Tante le domande che restano al momento senza risposta, ma i temi trattati nelle canzoni sono ben palesati, sin dall’Ep d’esordio, “Amanda” (2025), dove titoli come “Non siamo durati niente noi”, “Mi pensi ogni tanto?” e “Mi sento perso senza di te” non lasciano spazio a equivoci. Argomenti che restano centrali anche in “La ragazza che suonava il piano”, considerabile un Ep giusto per la durata, non certo per la densità e per il numero delle tracce contenute: otto, per venti minuti che disegnano un mondo interiore fragile e crepuscolare.
Dentro sono narrati i problemi di un ragazzo che affronta il proprio percorso di crescita, il bisogno di non restare soli, di avere una persona da amare accanto, le incognite riguardo un futuro ancora da decifrare, tutto reso fra trame elettroniche, idee sviluppate al piano, morbidi glitch, intermezzi acustici e una voce molto particolare, resa in falsetto (occhio a “Liszt”), che in prospettiva possiede indubbie potenzialità. I principali riferimenti potrebbero essere Madame, Venerus, Ariete, la vibrante tensione espressa da Le cose importanti.
Il pezzo forte del disco, “Tu non vuoi nessuno”, è co-prodotto con Dardust, la tenue “Infinito” con BRAIL, “2 am” ospita il featuring di Drast (Psicologi), la squadra Sugar/Universal muove i fili: Prima stanza a destra sembra aver intercettato un’invidiabile corsia preferenziale. Il progetto ha anche un profilo multidisciplinare: ogni traccia è accompagnata da un videoclip girato da Bianca Peruzzi tra le strade di Parigi, con protagonista l’attrice Rae Ilorin: potete guardarli sulla pagina YouTube di Prima stanza a destra.

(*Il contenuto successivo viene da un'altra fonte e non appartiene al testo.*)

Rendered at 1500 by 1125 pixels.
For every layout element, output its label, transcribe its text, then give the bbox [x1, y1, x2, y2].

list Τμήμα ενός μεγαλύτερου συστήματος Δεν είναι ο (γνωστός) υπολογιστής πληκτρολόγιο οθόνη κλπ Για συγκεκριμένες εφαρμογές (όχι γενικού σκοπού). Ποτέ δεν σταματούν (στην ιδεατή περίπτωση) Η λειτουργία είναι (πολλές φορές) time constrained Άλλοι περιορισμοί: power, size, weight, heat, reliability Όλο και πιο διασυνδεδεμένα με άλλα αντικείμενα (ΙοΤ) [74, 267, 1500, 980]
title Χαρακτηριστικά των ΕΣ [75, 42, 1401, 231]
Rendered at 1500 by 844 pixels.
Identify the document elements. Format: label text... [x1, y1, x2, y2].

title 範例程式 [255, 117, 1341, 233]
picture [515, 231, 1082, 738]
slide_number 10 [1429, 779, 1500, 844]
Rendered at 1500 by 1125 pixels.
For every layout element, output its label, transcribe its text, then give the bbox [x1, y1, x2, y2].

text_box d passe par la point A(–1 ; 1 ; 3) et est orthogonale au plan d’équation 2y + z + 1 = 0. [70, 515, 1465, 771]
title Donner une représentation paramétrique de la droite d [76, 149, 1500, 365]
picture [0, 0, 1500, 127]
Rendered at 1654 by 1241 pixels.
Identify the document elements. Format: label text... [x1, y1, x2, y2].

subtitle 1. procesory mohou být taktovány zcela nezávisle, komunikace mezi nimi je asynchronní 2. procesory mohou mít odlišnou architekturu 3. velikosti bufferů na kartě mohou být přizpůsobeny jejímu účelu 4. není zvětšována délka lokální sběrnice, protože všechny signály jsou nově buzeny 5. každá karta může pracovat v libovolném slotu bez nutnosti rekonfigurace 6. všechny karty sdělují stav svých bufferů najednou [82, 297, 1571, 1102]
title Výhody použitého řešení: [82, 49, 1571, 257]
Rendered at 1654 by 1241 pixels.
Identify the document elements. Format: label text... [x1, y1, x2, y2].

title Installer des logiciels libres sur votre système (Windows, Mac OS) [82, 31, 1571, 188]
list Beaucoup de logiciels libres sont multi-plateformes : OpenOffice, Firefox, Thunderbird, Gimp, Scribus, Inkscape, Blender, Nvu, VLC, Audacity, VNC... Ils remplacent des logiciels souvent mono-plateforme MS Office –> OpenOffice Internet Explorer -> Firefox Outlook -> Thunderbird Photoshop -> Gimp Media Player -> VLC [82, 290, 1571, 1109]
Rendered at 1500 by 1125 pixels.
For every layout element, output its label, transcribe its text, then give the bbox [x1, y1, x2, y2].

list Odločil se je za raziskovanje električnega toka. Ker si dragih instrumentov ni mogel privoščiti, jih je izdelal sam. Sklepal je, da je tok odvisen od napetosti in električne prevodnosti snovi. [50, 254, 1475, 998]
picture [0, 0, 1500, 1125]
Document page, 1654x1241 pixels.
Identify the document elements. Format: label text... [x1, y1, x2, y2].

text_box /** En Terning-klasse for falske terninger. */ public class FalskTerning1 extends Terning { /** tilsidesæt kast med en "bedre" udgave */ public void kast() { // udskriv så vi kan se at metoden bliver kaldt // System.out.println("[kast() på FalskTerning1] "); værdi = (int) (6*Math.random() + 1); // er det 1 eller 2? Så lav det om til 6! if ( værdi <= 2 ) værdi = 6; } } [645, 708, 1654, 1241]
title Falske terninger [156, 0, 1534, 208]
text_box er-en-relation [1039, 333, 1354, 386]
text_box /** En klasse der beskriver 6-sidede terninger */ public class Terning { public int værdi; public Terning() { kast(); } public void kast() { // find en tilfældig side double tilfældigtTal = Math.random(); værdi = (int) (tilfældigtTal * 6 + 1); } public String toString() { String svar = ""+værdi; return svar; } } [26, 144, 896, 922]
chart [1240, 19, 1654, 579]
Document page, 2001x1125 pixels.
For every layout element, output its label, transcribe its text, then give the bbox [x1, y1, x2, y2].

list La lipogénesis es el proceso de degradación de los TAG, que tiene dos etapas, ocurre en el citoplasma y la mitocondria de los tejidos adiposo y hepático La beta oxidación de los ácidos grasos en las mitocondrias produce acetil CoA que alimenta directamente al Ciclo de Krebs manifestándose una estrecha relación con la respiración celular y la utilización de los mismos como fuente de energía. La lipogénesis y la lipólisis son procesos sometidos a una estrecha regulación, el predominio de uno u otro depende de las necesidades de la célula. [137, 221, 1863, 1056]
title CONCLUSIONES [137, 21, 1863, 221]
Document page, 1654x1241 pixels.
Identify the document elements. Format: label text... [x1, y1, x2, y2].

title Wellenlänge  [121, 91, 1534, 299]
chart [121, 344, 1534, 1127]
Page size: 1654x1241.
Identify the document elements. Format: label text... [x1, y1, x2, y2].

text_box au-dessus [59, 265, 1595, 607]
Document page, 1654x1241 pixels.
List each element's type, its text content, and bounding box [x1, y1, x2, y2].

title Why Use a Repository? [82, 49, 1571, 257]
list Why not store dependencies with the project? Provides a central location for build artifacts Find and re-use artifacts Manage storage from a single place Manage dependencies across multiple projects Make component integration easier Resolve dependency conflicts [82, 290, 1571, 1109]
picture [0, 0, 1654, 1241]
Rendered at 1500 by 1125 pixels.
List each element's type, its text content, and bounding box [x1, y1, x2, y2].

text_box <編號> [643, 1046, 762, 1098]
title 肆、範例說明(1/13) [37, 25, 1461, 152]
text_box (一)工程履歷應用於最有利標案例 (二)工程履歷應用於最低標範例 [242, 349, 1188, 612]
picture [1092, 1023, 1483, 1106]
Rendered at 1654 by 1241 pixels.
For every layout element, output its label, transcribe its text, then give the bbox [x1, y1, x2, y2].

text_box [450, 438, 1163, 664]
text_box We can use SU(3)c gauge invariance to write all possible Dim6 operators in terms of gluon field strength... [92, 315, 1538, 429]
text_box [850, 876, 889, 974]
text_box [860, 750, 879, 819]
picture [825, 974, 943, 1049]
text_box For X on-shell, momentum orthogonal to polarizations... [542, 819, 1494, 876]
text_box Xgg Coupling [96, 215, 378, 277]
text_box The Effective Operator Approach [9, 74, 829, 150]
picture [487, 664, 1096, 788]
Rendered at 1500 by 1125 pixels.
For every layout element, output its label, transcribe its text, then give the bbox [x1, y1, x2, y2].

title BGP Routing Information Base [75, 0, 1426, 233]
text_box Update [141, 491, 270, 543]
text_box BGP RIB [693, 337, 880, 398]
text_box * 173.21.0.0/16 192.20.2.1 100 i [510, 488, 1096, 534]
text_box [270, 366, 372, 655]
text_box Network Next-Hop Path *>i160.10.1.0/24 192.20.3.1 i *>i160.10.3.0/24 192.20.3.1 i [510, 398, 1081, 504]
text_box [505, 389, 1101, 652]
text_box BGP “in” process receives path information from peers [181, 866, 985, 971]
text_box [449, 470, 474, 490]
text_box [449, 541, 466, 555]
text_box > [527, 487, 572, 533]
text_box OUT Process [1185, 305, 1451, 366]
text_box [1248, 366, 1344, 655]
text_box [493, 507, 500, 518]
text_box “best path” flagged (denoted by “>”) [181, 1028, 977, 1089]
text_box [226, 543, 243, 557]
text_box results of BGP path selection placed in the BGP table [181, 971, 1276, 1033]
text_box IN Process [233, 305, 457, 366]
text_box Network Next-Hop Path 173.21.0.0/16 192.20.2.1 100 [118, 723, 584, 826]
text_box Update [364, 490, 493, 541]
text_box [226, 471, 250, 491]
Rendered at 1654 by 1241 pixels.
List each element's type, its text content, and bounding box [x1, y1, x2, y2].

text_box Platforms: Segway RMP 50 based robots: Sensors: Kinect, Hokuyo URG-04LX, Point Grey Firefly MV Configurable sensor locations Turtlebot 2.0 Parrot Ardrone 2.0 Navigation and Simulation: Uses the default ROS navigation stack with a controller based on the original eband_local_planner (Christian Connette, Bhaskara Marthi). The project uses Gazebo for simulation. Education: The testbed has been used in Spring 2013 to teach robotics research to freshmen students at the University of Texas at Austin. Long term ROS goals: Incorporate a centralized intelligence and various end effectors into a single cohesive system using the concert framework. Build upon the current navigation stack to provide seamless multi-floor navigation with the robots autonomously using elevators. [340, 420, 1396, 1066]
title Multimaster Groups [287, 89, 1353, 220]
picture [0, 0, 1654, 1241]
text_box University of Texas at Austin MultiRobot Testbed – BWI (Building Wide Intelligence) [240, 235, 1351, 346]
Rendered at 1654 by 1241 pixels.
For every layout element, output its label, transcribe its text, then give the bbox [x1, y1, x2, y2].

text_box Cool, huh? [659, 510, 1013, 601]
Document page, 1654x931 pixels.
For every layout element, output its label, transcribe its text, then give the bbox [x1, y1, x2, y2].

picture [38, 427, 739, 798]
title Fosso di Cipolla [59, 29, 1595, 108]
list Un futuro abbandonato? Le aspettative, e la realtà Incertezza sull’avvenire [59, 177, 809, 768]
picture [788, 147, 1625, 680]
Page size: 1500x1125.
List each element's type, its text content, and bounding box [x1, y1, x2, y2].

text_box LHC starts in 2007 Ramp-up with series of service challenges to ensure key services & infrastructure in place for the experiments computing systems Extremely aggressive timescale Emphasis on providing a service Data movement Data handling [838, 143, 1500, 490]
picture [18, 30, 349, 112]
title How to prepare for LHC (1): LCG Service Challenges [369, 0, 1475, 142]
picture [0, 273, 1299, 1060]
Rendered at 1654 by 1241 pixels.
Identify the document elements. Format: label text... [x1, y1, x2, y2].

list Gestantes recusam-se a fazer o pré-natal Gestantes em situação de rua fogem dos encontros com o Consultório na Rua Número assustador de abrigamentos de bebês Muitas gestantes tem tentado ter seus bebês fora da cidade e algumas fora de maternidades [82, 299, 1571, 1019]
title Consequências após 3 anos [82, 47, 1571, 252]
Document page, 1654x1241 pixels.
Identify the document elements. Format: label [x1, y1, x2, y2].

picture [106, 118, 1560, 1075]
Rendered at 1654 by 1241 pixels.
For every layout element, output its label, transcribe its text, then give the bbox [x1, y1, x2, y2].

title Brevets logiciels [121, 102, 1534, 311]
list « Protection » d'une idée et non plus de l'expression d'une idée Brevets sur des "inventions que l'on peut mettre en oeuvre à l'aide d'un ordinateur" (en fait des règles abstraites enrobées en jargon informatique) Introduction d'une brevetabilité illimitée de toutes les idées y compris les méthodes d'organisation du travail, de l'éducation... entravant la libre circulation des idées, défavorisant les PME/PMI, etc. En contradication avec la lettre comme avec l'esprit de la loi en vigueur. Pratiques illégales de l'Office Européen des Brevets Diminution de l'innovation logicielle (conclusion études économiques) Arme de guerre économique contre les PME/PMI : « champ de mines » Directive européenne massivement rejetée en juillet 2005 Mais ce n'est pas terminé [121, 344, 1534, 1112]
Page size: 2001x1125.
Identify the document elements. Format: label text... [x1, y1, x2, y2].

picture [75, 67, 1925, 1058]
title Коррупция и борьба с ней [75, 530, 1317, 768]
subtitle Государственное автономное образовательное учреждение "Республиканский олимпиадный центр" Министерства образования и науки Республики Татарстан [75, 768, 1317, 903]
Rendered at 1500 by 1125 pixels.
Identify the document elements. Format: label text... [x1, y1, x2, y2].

In queste canzoni non è difficile percepire la presenza di un filo sottile che unisce l’introspezione cantautorale alle rarefazioni del dream-pop, in un'opera che fa del minimalismo emotivo il proprio vessillo, espresso in versi che veicolano una poetica del quotidiano che riesce a trasmettere la sensazione della pioggia sui vetri e di assenze ingombranti. Sorprende la maturità degli arrangiamenti, perfetti nel rappresentare immagini rarefatte di nostalgia urbana.
Un disco che schiude in pieno la sua morbosa bellezza nelle ore notturne, quando il silenzio si fa ancor più assordante e la malinconia attanaglia il cuore. Prima stanza a destra rifugge l'urlo, predilige il sospiro, cercando di sincronizzare i propri battiti con quelli di chi ascolta. Riascoltato diverse volte non lascia dubbi: è una delle sorprese più delicate e autentiche degli ultimi mesi. Un’immersione in apnea, un senso di inevitabile svanire, l’estetica del vuoto, il fascino discreto della penombra.